An explanation of why pharmaceutical companies have come under increasing scrutiny in recent years.
As both a physician and medical correspondent (Bad Science, 2010), Goldacre has been in the catbird seat in regard to the detection of medical fraud. Here, he discusses the gray area in which drug companies can legally manipulate data in order to package experimental results in the most attractive way. Although Goldacre practices medicine in the U.K., his book is applicable to the U.S. pharmaceutical industry. He explains what should be an obvious flaw in the system: The majority of experiments validating the safety and benefits of new drugs are funded by the pharmaceutical industry, either directly or indirectly, through grants to universities and other methods. Because of this, writes Goldacre, “industry-sponsored studies are more likely to produce results that flatter the sponsor's drug.” The author cites the conclusion by three researchers from Harvard and Toronto, who conducted a meta-analysis of data on antidepressants and other drugs in 2010. They found major discrepancies in results related to reported effectiveness between research conducted by industry-funded and government-funded trials.

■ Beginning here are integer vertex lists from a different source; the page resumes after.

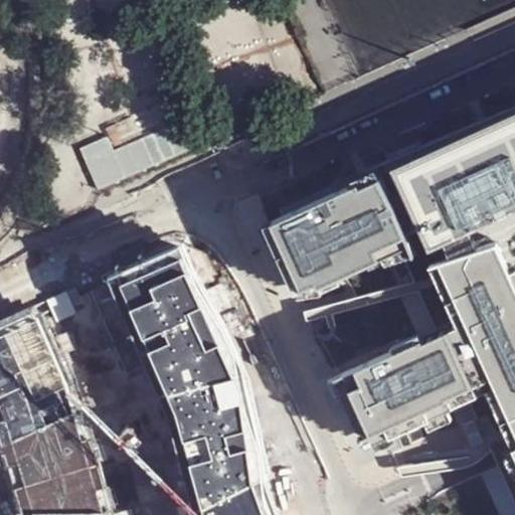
[(380,177),(277,222),(306,301),(427,241),(436,261),(514,221),(514,116),(397,169),(403,183),(386,190),(380,177)]
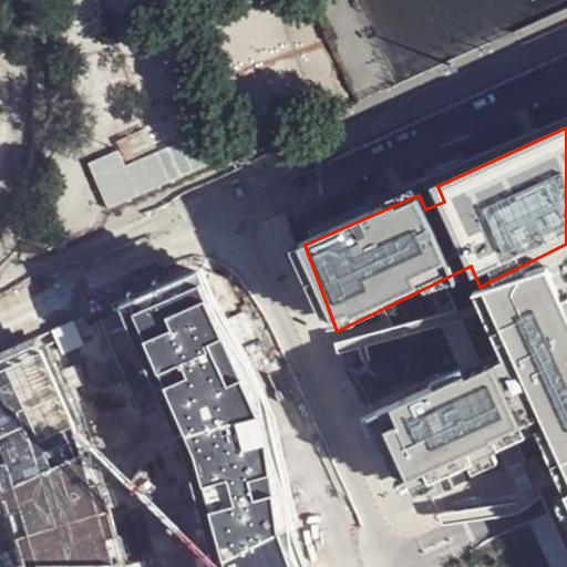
[(566,244),(480,287),(484,302),(556,270),(566,295),(566,244)]
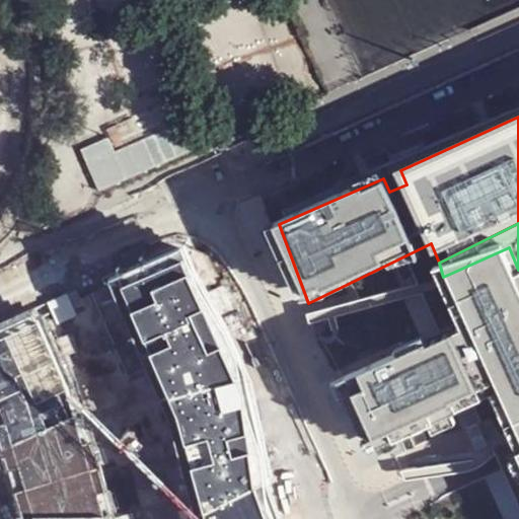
[(247,371),(181,247),(107,281),(178,425),(204,518),(277,518),(276,516),(247,371)]
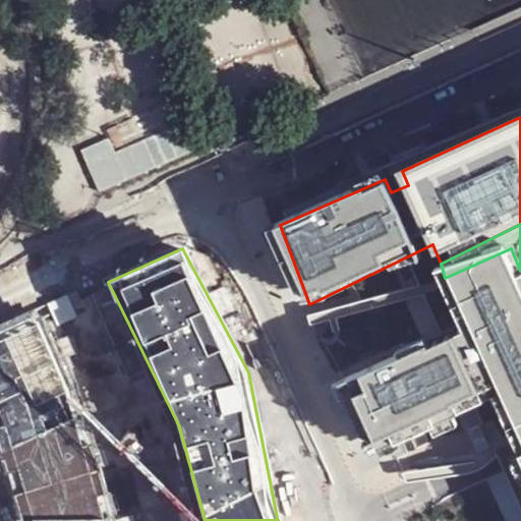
[(520,520),(520,271),(511,248),(445,278),(464,329),(335,389),(365,459),(497,395),(520,457),(520,520)]
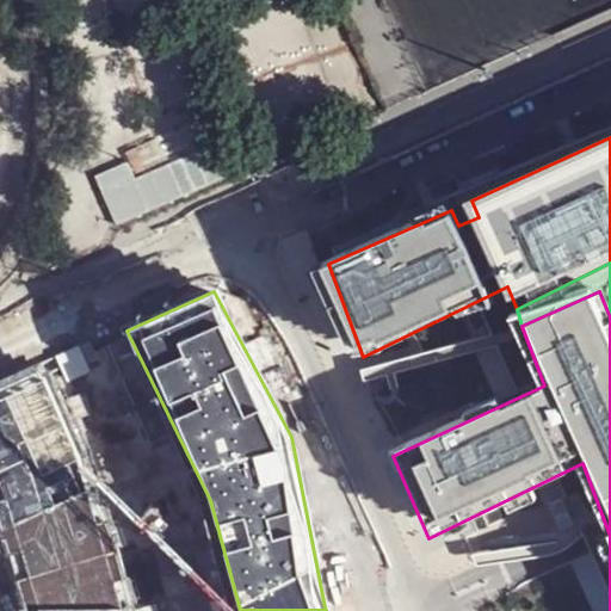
[(136,610),(48,364),(0,383),(0,541),(20,610),(136,610)]
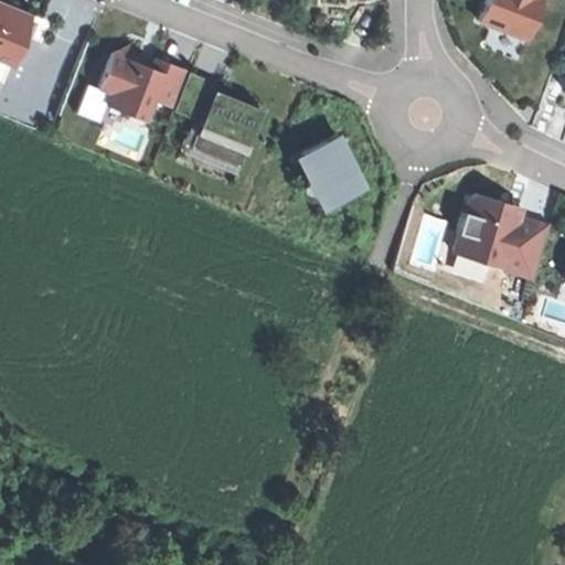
[(0,0),(0,57),(11,63),(23,35),(32,13),(0,0)]
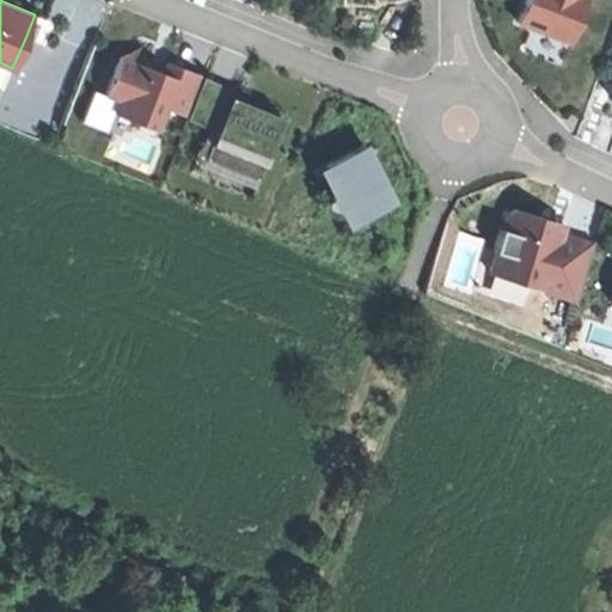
[(580,41),(593,0),(527,0),(520,20),(580,41)]
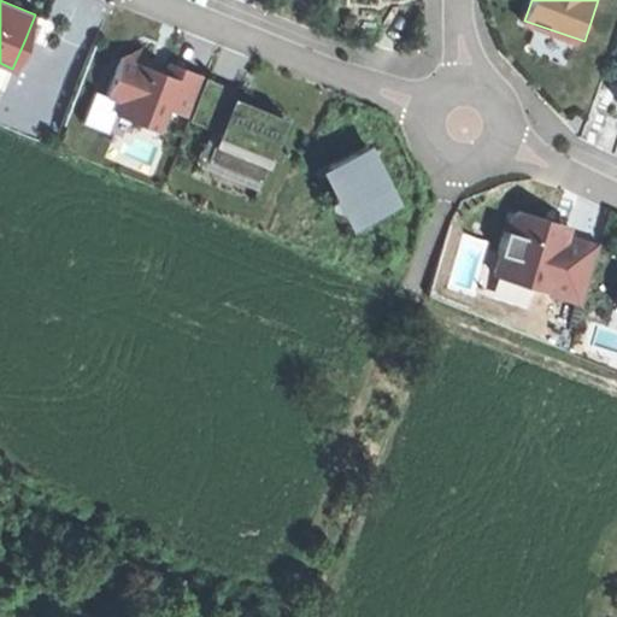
[(119,100),(115,112),(158,129),(168,107),(189,116),(205,77),(169,63),(164,74),(158,71),(151,68),(142,47),(121,57),(110,84),(106,94),(119,100)]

Goldacre believes that such reviews should be conducted routinely, backdated and made easily available to the public. Currently, pharmaceutical companies are not obligated to publish results that are unfavorable to their product. Another shady tactic is touting the short-term performance of drugs that become less effective over time. The author supports enforceable government regulation.
A useful guide for policymakers, doctors and the patients who need protection against deliberate disinformation.